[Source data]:
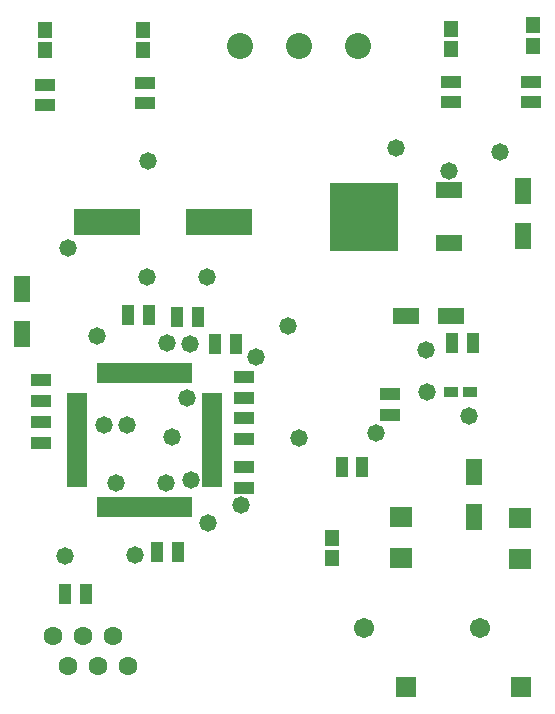
<source format=gts>
%FSLAX43Y43*%
%MOMM*%
G71*
G01*
G75*
G04 Layer_Color=8388736*
%ADD10R,1.600X0.800*%
%ADD11R,0.800X1.600*%
%ADD12R,1.100X1.250*%
%ADD13R,2.000X1.250*%
%ADD14R,1.250X2.000*%
%ADD15R,1.500X0.300*%
%ADD16R,0.300X1.500*%
%ADD17R,2.000X1.200*%
%ADD18R,5.600X5.600*%
%ADD19R,5.500X2.000*%
%ADD20R,0.950X0.700*%
%ADD21R,1.680X1.520*%
%ADD22C,0.254*%
%ADD23C,0.900*%
%ADD24C,0.800*%
%ADD25C,0.750*%
%ADD26C,1.400*%
%ADD27R,1.500X1.500*%
%ADD28C,1.500*%
%ADD29C,2.000*%
%ADD30C,1.270*%
%ADD31C,1.000*%
%ADD32C,0.200*%
%ADD33C,0.100*%
%ADD34R,0.178X1.473*%
%ADD35R,0.203X1.499*%
%ADD36R,1.803X1.003*%
%ADD37R,1.003X1.803*%
%ADD38R,1.303X1.453*%
%ADD39R,2.203X1.453*%
%ADD40R,1.453X2.203*%
%ADD41R,1.703X0.503*%
%ADD42R,0.503X1.703*%
%ADD43R,2.203X1.403*%
%ADD44R,5.803X5.803*%
%ADD45R,5.703X2.203*%
%ADD46R,1.153X0.903*%
%ADD47R,1.883X1.723*%
%ADD48C,1.603*%
%ADD49R,1.703X1.703*%
%ADD50C,1.703*%
%ADD51C,2.203*%
%ADD52C,1.473*%
D36*
X33300Y32070D02*
D03*
Y30300D02*
D03*
X45200Y58505D02*
D03*
Y56800D02*
D03*
X4100Y58305D02*
D03*
Y56600D02*
D03*
X12500Y58405D02*
D03*
Y56700D02*
D03*
X38400Y58505D02*
D03*
Y56800D02*
D03*
X20900Y30070D02*
D03*
Y28300D02*
D03*
X3700Y27930D02*
D03*
Y29700D02*
D03*
Y31530D02*
D03*
Y33300D02*
D03*
X20900Y33570D02*
D03*
Y31800D02*
D03*
Y24130D02*
D03*
Y25900D02*
D03*
D37*
X40270Y36400D02*
D03*
X38500D02*
D03*
X29195Y25900D02*
D03*
X30900D02*
D03*
X11130Y38800D02*
D03*
X12900D02*
D03*
X15230Y38600D02*
D03*
X17000D02*
D03*
X18430Y36300D02*
D03*
X20200D02*
D03*
X13530Y18700D02*
D03*
X15300D02*
D03*
X5795Y15200D02*
D03*
X7500D02*
D03*
D38*
X45400Y61600D02*
D03*
Y63325D02*
D03*
X4100Y61200D02*
D03*
Y62925D02*
D03*
X12400Y61200D02*
D03*
Y62925D02*
D03*
X38400Y61300D02*
D03*
Y63025D02*
D03*
X28400Y19900D02*
D03*
Y18175D02*
D03*
D39*
X34600Y38700D02*
D03*
X38400D02*
D03*
D40*
X40400Y21700D02*
D03*
Y25500D02*
D03*
X44500Y45500D02*
D03*
Y49300D02*
D03*
X2100Y37200D02*
D03*
Y41000D02*
D03*
D41*
X6800Y27950D02*
D03*
Y28450D02*
D03*
Y28950D02*
D03*
Y30450D02*
D03*
Y29950D02*
D03*
Y29450D02*
D03*
Y27450D02*
D03*
Y26950D02*
D03*
Y26450D02*
D03*
Y30950D02*
D03*
Y31450D02*
D03*
Y31950D02*
D03*
Y24450D02*
D03*
Y24950D02*
D03*
Y25450D02*
D03*
Y25950D02*
D03*
X18200D02*
D03*
Y25450D02*
D03*
Y24950D02*
D03*
Y24450D02*
D03*
Y31950D02*
D03*
Y31450D02*
D03*
Y30950D02*
D03*
Y26450D02*
D03*
Y26950D02*
D03*
Y27450D02*
D03*
Y29450D02*
D03*
Y29950D02*
D03*
Y30450D02*
D03*
Y28950D02*
D03*
Y28450D02*
D03*
Y27950D02*
D03*
D42*
X12750Y33900D02*
D03*
X12250D02*
D03*
X11750D02*
D03*
X10250D02*
D03*
X10750D02*
D03*
X11250D02*
D03*
X13250D02*
D03*
X13750D02*
D03*
X14250D02*
D03*
X9750D02*
D03*
X9250D02*
D03*
X8750D02*
D03*
X16250D02*
D03*
X15750D02*
D03*
X15250D02*
D03*
X14750D02*
D03*
Y22500D02*
D03*
X15250D02*
D03*
X15750D02*
D03*
X16250D02*
D03*
X8750D02*
D03*
X9250D02*
D03*
X9750D02*
D03*
X14250D02*
D03*
X13750D02*
D03*
X13250D02*
D03*
X11250D02*
D03*
X10750D02*
D03*
X10250D02*
D03*
X11750D02*
D03*
X12250D02*
D03*
X12750D02*
D03*
D43*
X38300Y44850D02*
D03*
Y49350D02*
D03*
D44*
X31100Y47100D02*
D03*
D45*
X18800Y46700D02*
D03*
X9300D02*
D03*
D46*
X40050Y32300D02*
D03*
X38400D02*
D03*
D47*
X44300Y21596D02*
D03*
Y18146D02*
D03*
X34200Y18246D02*
D03*
Y21696D02*
D03*
D48*
X4700Y11600D02*
D03*
X5970Y9060D02*
D03*
X11050D02*
D03*
X7240Y11600D02*
D03*
X8510Y9060D02*
D03*
X9780Y11600D02*
D03*
D49*
X44400Y7300D02*
D03*
X34600D02*
D03*
D50*
X40900Y12300D02*
D03*
X31100D02*
D03*
D51*
X25600Y61600D02*
D03*
X30600D02*
D03*
X20600D02*
D03*
D52*
X5800Y18400D02*
D03*
X16300Y36300D02*
D03*
X6000Y44500D02*
D03*
X36400Y32300D02*
D03*
X25600Y28400D02*
D03*
X20700Y22700D02*
D03*
X17900Y21200D02*
D03*
X11000Y29500D02*
D03*
X9100D02*
D03*
X24600Y37900D02*
D03*
X21900Y35200D02*
D03*
X38300Y51000D02*
D03*
X12800Y51800D02*
D03*
X16100Y31800D02*
D03*
X8500Y37000D02*
D03*
X33800Y52900D02*
D03*
X42600Y52600D02*
D03*
X14400Y36400D02*
D03*
X12700Y42000D02*
D03*
X17800D02*
D03*
X36300Y35800D02*
D03*
X32100Y28800D02*
D03*
X40000Y30200D02*
D03*
X11700Y18500D02*
D03*
X16400Y24800D02*
D03*
X14300Y24600D02*
D03*
X14800Y28500D02*
D03*
X10100Y24600D02*
D03*
M02*

</source>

[Description of the task]: Could you repeat all of the data exactly, minus the pictures?

[Reply]:
<source format=gts>
%FSLAX43Y43*%
%MOMM*%
G71*
G01*
G75*
G04 Layer_Color=8388736*
%ADD10R,1.600X0.800*%
%ADD11R,0.800X1.600*%
%ADD12R,1.100X1.250*%
%ADD13R,2.000X1.250*%
%ADD14R,1.250X2.000*%
%ADD15R,1.500X0.300*%
%ADD16R,0.300X1.500*%
%ADD17R,2.000X1.200*%
%ADD18R,5.600X5.600*%
%ADD19R,5.500X2.000*%
%ADD20R,0.950X0.700*%
%ADD21R,1.680X1.520*%
%ADD22C,0.254*%
%ADD23C,0.900*%
%ADD24C,0.800*%
%ADD25C,0.750*%
%ADD26C,1.400*%
%ADD27R,1.500X1.500*%
%ADD28C,1.500*%
%ADD29C,2.000*%
%ADD30C,1.270*%
%ADD31C,1.000*%
%ADD32C,0.200*%
%ADD33C,0.100*%
%ADD34R,0.178X1.473*%
%ADD35R,0.203X1.499*%
%ADD36R,1.803X1.003*%
%ADD37R,1.003X1.803*%
%ADD38R,1.303X1.453*%
%ADD39R,2.203X1.453*%
%ADD40R,1.453X2.203*%
%ADD41R,1.703X0.503*%
%ADD42R,0.503X1.703*%
%ADD43R,2.203X1.403*%
%ADD44R,5.803X5.803*%
%ADD45R,5.703X2.203*%
%ADD46R,1.153X0.903*%
%ADD47R,1.883X1.723*%
%ADD48C,1.603*%
%ADD49R,1.703X1.703*%
%ADD50C,1.703*%
%ADD51C,2.203*%
%ADD52C,1.473*%
D36*
X33300Y32070D02*
D03*
Y30300D02*
D03*
X45200Y58505D02*
D03*
Y56800D02*
D03*
X4100Y58305D02*
D03*
Y56600D02*
D03*
X12500Y58405D02*
D03*
Y56700D02*
D03*
X38400Y58505D02*
D03*
Y56800D02*
D03*
X20900Y30070D02*
D03*
Y28300D02*
D03*
X3700Y27930D02*
D03*
Y29700D02*
D03*
Y31530D02*
D03*
Y33300D02*
D03*
X20900Y33570D02*
D03*
Y31800D02*
D03*
Y24130D02*
D03*
Y25900D02*
D03*
D37*
X40270Y36400D02*
D03*
X38500D02*
D03*
X29195Y25900D02*
D03*
X30900D02*
D03*
X11130Y38800D02*
D03*
X12900D02*
D03*
X15230Y38600D02*
D03*
X17000D02*
D03*
X18430Y36300D02*
D03*
X20200D02*
D03*
X13530Y18700D02*
D03*
X15300D02*
D03*
X5795Y15200D02*
D03*
X7500D02*
D03*
D38*
X45400Y61600D02*
D03*
Y63325D02*
D03*
X4100Y61200D02*
D03*
Y62925D02*
D03*
X12400Y61200D02*
D03*
Y62925D02*
D03*
X38400Y61300D02*
D03*
Y63025D02*
D03*
X28400Y19900D02*
D03*
Y18175D02*
D03*
D39*
X34600Y38700D02*
D03*
X38400D02*
D03*
D40*
X40400Y21700D02*
D03*
Y25500D02*
D03*
X44500Y45500D02*
D03*
Y49300D02*
D03*
X2100Y37200D02*
D03*
Y41000D02*
D03*
D41*
X6800Y27950D02*
D03*
Y28450D02*
D03*
Y28950D02*
D03*
Y30450D02*
D03*
Y29950D02*
D03*
Y29450D02*
D03*
Y27450D02*
D03*
Y26950D02*
D03*
Y26450D02*
D03*
Y30950D02*
D03*
Y31450D02*
D03*
Y31950D02*
D03*
Y24450D02*
D03*
Y24950D02*
D03*
Y25450D02*
D03*
Y25950D02*
D03*
X18200D02*
D03*
Y25450D02*
D03*
Y24950D02*
D03*
Y24450D02*
D03*
Y31950D02*
D03*
Y31450D02*
D03*
Y30950D02*
D03*
Y26450D02*
D03*
Y26950D02*
D03*
Y27450D02*
D03*
Y29450D02*
D03*
Y29950D02*
D03*
Y30450D02*
D03*
Y28950D02*
D03*
Y28450D02*
D03*
Y27950D02*
D03*
D42*
X12750Y33900D02*
D03*
X12250D02*
D03*
X11750D02*
D03*
X10250D02*
D03*
X10750D02*
D03*
X11250D02*
D03*
X13250D02*
D03*
X13750D02*
D03*
X14250D02*
D03*
X9750D02*
D03*
X9250D02*
D03*
X8750D02*
D03*
X16250D02*
D03*
X15750D02*
D03*
X15250D02*
D03*
X14750D02*
D03*
Y22500D02*
D03*
X15250D02*
D03*
X15750D02*
D03*
X16250D02*
D03*
X8750D02*
D03*
X9250D02*
D03*
X9750D02*
D03*
X14250D02*
D03*
X13750D02*
D03*
X13250D02*
D03*
X11250D02*
D03*
X10750D02*
D03*
X10250D02*
D03*
X11750D02*
D03*
X12250D02*
D03*
X12750D02*
D03*
D43*
X38300Y44850D02*
D03*
Y49350D02*
D03*
D44*
X31100Y47100D02*
D03*
D45*
X18800Y46700D02*
D03*
X9300D02*
D03*
D46*
X40050Y32300D02*
D03*
X38400D02*
D03*
D47*
X44300Y21596D02*
D03*
Y18146D02*
D03*
X34200Y18246D02*
D03*
Y21696D02*
D03*
D48*
X4700Y11600D02*
D03*
X5970Y9060D02*
D03*
X11050D02*
D03*
X7240Y11600D02*
D03*
X8510Y9060D02*
D03*
X9780Y11600D02*
D03*
D49*
X44400Y7300D02*
D03*
X34600D02*
D03*
D50*
X40900Y12300D02*
D03*
X31100D02*
D03*
D51*
X25600Y61600D02*
D03*
X30600D02*
D03*
X20600D02*
D03*
D52*
X5800Y18400D02*
D03*
X16300Y36300D02*
D03*
X6000Y44500D02*
D03*
X36400Y32300D02*
D03*
X25600Y28400D02*
D03*
X20700Y22700D02*
D03*
X17900Y21200D02*
D03*
X11000Y29500D02*
D03*
X9100D02*
D03*
X24600Y37900D02*
D03*
X21900Y35200D02*
D03*
X38300Y51000D02*
D03*
X12800Y51800D02*
D03*
X16100Y31800D02*
D03*
X8500Y37000D02*
D03*
X33800Y52900D02*
D03*
X42600Y52600D02*
D03*
X14400Y36400D02*
D03*
X12700Y42000D02*
D03*
X17800D02*
D03*
X36300Y35800D02*
D03*
X32100Y28800D02*
D03*
X40000Y30200D02*
D03*
X11700Y18500D02*
D03*
X16400Y24800D02*
D03*
X14300Y24600D02*
D03*
X14800Y28500D02*
D03*
X10100Y24600D02*
D03*
M02*

</source>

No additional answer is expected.